Buy yourself a heavy, broad-based, low-walled cooking pot. Cast iron is ideal. Asian grocery stores, some hardware stores, and online sources sell such cookers and pots. These broad, low-walled pots are natural partners for Japanese cookers. Now print, photocopy, and laminate one or two copies of this recipe (removing my chit-chat, of course), and you’re ready to have a party!

This delicious Turkey Sukiyaki recipe is tremendously easy to cook, but takes some fussing to prepare. If you have a large kitchen with an island, have everyone chop and measure the ingredients, but if your counter space is limited, do it yourself, early in the day. 

Spread the prepared ingredients on platters and in a couple of small bowls beside the guest or guests doing the cooking at the dinner table, hand them the laminated recipe, and let them go to it!

Be sure youre completely familiar with how your Japanese cooker works and how to insert the can of butane so your guests won’t lose confidence in you or the designated cook. If you like, the guest beside each cook can act as sous-chef, handing over the ingredients required.

This recipe requires less than 10 min. cooking time. Behind the scenes, flip your rice cooker on in the kitchen about 15 min. before the designated guest/s start cooking, so everything will be ready at the same time. Trust me: Everyone will love this economical dish, and no one will guess you’re serving Plan-Overs.

And remember … You don’t have to give a party to enjoy this great dish right out of a skillet, as I served it last night!

Turkey Sukiyaki:

1 lb. (454-to-500 g) cooked turkey, slivered to equal 4 c. (see Note)
2 tbsp. lemon juice
¼ tsp. finely ground pepper
2 tbsp. canola oil
2 c. sliced mushrooms
½ c. chopped celery, in ½-in. pieces
¼ c. chopped green onions
⅓ c. chopped red bell pepper (“capsicum”)
1-½ c. bean sprouts, rinsed and blotted dry
¼ c. sliced water chestnuts, drained
1 small onion, coarsely chopped
2 c. cooked rice
2 c. fresh baby spinach, large stems removed
Soy sauce, to taste

To Prepare the Seasoned Broth:

½ c. turkey or chicken broth (see Further Note)
1-1.2 tbsp. granulated sugar
1 tbsp. soy sauce
2 tsp. mirin or dry sherry

Combine and set aside.

In small bowl, sprinkle turkey, tofu (or both) with lemon juice, seasoning to taste with pepper. Cover, refrigerate, and set aside. On medium-high setting, heat oil in large, heavy skillet or work. Combine and add mushrooms, celery, green onions, red bell pepper, bean sprouts, water chestnuts, and onion. Stir-fry 2 min. 

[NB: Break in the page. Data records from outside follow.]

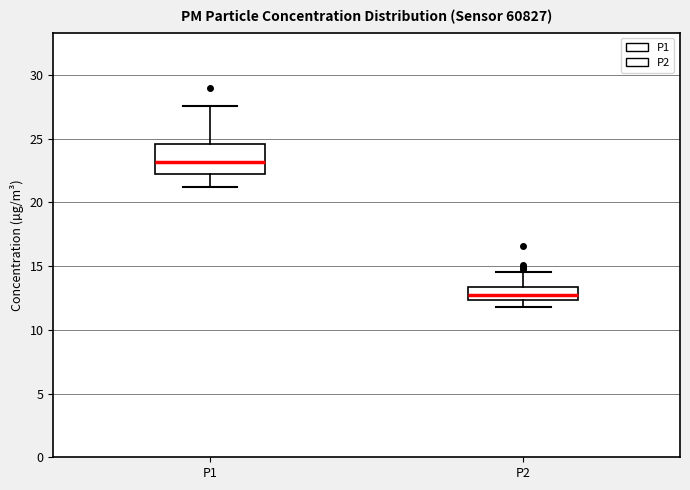

Comparing the boxes themselves (not the whiskers), which one is the tallest?

P1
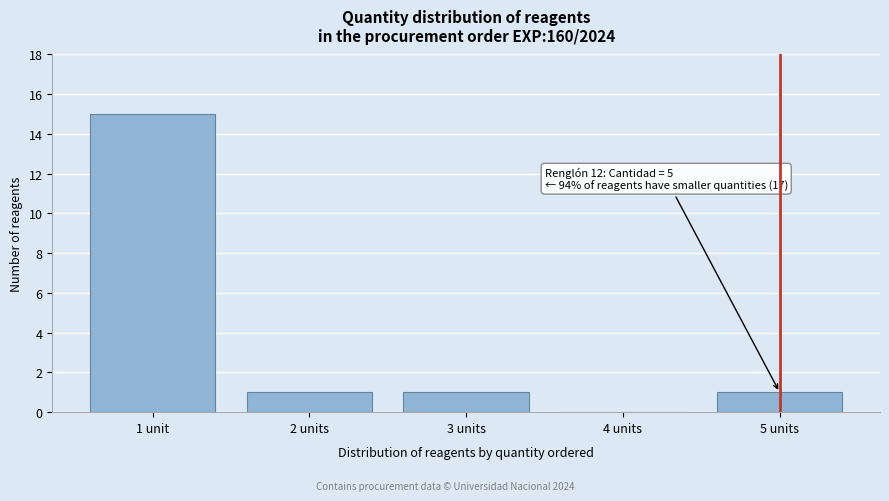

Reading right to left, extract all data points from this chart.

5 units=1	4 units=0	3 units=1	2 units=1	1 unit=15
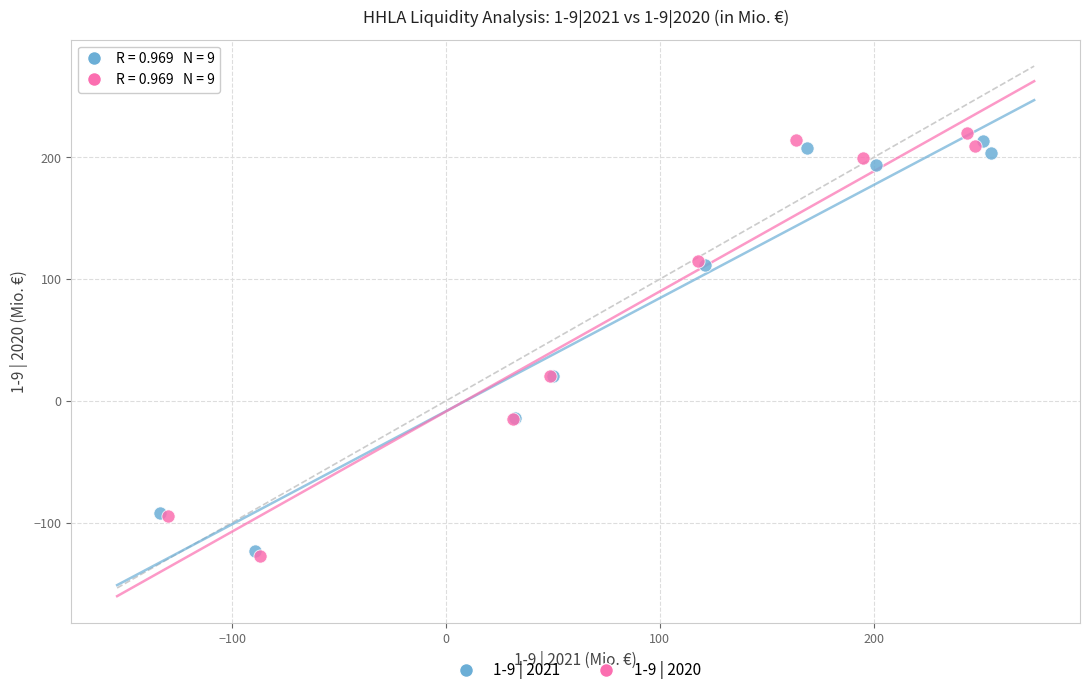

Which series has the widest spread of Y values?

1-9 | 2020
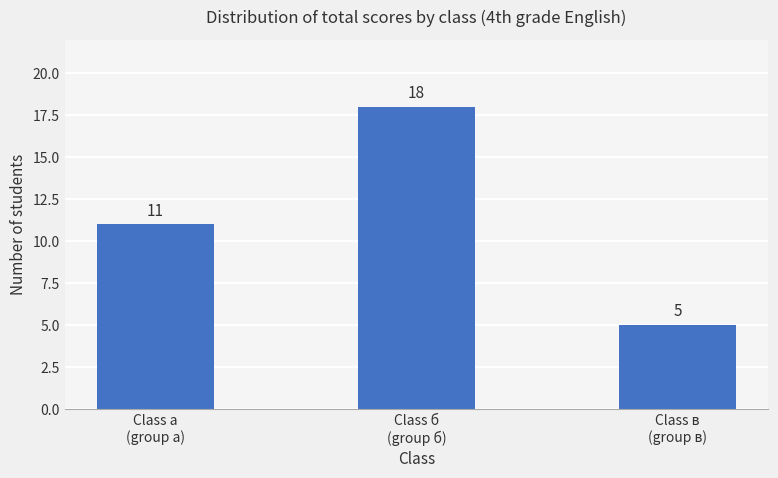

The chart shows a value of 5 at Class в
(group в). True or false?

True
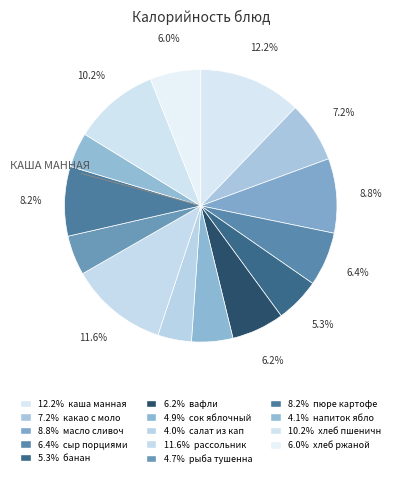

What is the smallest slice in the pie chart?

салат из капусты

Add and stir-fry turkey and/or tofu until heated through, about 1 min. Pour in seasoned broth and bring to a boil. Stir in rice, spinach, and bean sprouts. Reduce heat to low. Cover and cook 5 min., until mixture is heated through, removing cover to stir occasionally. Pass plates to serve, with each diner seasoning to taste with soy sauce. Serves 6.


Note: Last night, 
I substituted tofu for half the turkey in this recipe. It was excellent! You could certainly serve this as an entirely vegetarian dish, if you prefer. 

Further Note: See Index for How to Make Stock (Poultry).

Combine vegetables, stir-frying 2 min. Add turkey or tofu.


Add soy-mirin mixture.

Add rice ...

Spinach … 

Cover … Cook until heated through … serve.